Gorderland Art. We are standing on the street outside the Nobel Museum awaiting the Laureate’s imminent arrival. Naturally, we are all somewhat nervous as we prepare to meet him. Just then, the phone rings and we learn that he has been delayed. We pace up and down and peer somewhat apprehensively towards Slottsbacken. Will he make it in time? And it is, as on many previous occasions, a man we await: Orhan Pamuk.
A long queue has already formed in Stortorget Square; expectant book-lovers waiting to have their editions signed. Our aim is to have 40 other books signed before the grand signing takes place. At last, Pamuk arrives. Smiling, he steps out of the limousine together with his daughter. We walk quickly into the museum and up to the Museum Director’s office. Pamuk sits down at a desk and we quickly organise the most efficient book-signing ever to be undertaken: one person opens the books, another hands them to Pamuk for signing and a third takes care of the newly signed editions.
A cup of tea is made for the Nobel Laureate, who has been assigned star-status for the duration of his short stay in Stockholm. He is friendly, but somewhat stressed by all the attention. Pamuk is no great conversationalist; his preferred form of expression is the written word.

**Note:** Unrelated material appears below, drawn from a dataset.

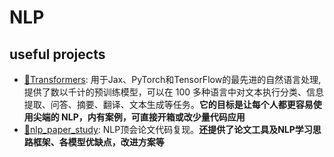 # NLP

## useful projects
- [🤗Transformers](https://github.com/Open-AI-Work/transformers): 用于Jax、PyTorch和TensorFlow的最先进的自然语言处理,提供了数以千计的预训练模型，可以在 100 多种语言中对文本执行分类、信息提取、问答、摘要、翻译、文本生成等任务。**它的目标是让每个人都更容易使用尖端的 NLP，内有案例，可直接开箱或改少量代码应用**
- [🤗nlp_paper_study](https://github.com/Open-AI-Work/nlp_paper_study): NLP顶会论文代码复现。**还提供了论文工具及NLP学习思路框架、各模型优缺点，改进方案等**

We have chosen the book entitled My Name is Red, a story characterised by murder and passion and set in the Ottoman Empire at the close of the 16th century. The main character is a miniaturist who serves at the court of Sultan Murad III in Istanbul and who works with books. At the secret behest of the Sultan, this miniaturist attempts to flaunt artistic boundaries and challenge prevailing religious conventions. Ultimately, his audacity costs him his life.
This is a story that could just as easily be about the Literature Laureate himself. Pamuk has tested the boundaries in his homeland of Turkey and, in doing so, has aroused the ire of some and the admiration of many. His point of departure, both geographically and intellectually, is the melting pot that is the city of Istanbul. East meets West, Islam meets Christianity. Pamuk ”…has discovered new symbols for the clash and interlacing of cultures,” as the explanation of his selection as Nobel Laureate reads.
Sweden’s bookbinders have been issued a challenge. Now, their artistic portrayal of the physical boundaries of the paper used to print the story will capture the tale about the limitations of the bookmaking art found in the book. It’s a challenge of such enormous proportions that I would scarcely dare to attempt it myself.
Exhibit Coordinator, Nobel Museum
During the Renaissance, book production in Western Europe exploded. Gutenberg had invented a printing press with moveable type and suddenly, the age of copying by hand and small printing runs was relegated to history. Among the countries quick to adopt this new technique was Italy. Publishers and bookmakers like Aldus Manutius did a roaring trade.
The increased production of printed material placed new demands on bookbinders, and not only with regard to technique and function. The bound volume’s aesthetic qualities also came under the spotlight. The heavy, blind-stamped volumes of the Mediaeval and Gothic styles were replaced by brilliant gilding and intricate leatherwork. From where did these innovations come?
The answer lies in the close contacts between Western Europe and Constantinople. The importation to the West of craftsmen such as gilders, illuminators and miniaturists became increasingly common. These craftsmen brought with them techniques and materials developed by Eastern manual bookbinders for centuries. The 16th century was also the zenith of Ottoman bookbinding.
For these reasons, it is especially exciting to be able to bind inserts that touch on this subject. All 16 bookbinder’s participating in this exhibition have bound copies of Orhan Pamuk’s My Name is Red. Within the framework of an historical detective story, the book’s characters live their lives amidst the everyday work of the miniature painting and book production. Pamuk’s work is also said to be a book about ideas.
Fittingly, ideas are also reflected in the different ways that the 16 binders have chosen to produce their respective volumes. The basic material for each binder was the same: the newly-printed publisher’s binding that Norstedts quickly produced as soon as it was announced that Orhan Pamuk was awarded the 2006 Nobel Prize in Literature. As such, these binders have worked to re-bind a book block with an already-cut spine. Though this is not always an ideal situation for a bookbinder, such circumstances also give rise to creativity and ingenuity. Each of the 16 binders has chosen their own way of tackling the problem.
The volumes’ form, colours and expressions are left to be judged by their viewers.